— Job item —
Could you report every line from the entries that includes the word "expanded"?
--------------------------------------------------
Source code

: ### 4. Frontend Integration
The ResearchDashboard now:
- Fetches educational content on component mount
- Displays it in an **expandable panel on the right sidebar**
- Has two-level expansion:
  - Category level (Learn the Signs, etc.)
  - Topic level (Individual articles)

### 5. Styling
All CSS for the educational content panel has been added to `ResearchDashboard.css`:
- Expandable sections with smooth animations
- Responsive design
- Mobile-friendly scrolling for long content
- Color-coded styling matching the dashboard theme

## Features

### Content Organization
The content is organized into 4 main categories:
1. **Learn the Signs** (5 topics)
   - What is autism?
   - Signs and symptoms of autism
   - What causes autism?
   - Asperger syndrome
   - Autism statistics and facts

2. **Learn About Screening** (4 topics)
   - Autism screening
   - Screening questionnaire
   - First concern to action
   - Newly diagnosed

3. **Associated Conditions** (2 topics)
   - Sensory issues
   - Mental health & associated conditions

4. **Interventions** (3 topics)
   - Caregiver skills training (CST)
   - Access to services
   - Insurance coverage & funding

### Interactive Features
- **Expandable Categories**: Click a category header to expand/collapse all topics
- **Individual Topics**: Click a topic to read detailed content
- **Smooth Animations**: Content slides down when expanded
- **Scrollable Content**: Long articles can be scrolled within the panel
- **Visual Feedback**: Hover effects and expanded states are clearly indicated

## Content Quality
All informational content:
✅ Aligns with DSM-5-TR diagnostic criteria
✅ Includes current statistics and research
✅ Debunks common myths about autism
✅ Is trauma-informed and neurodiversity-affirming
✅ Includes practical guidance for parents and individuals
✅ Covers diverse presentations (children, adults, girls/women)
--------------------------------------------------
— Written response —
- **Smooth Animations**: Content slides down when expanded
- **Visual Feedback**: Hover effects and expanded states are clearly indicated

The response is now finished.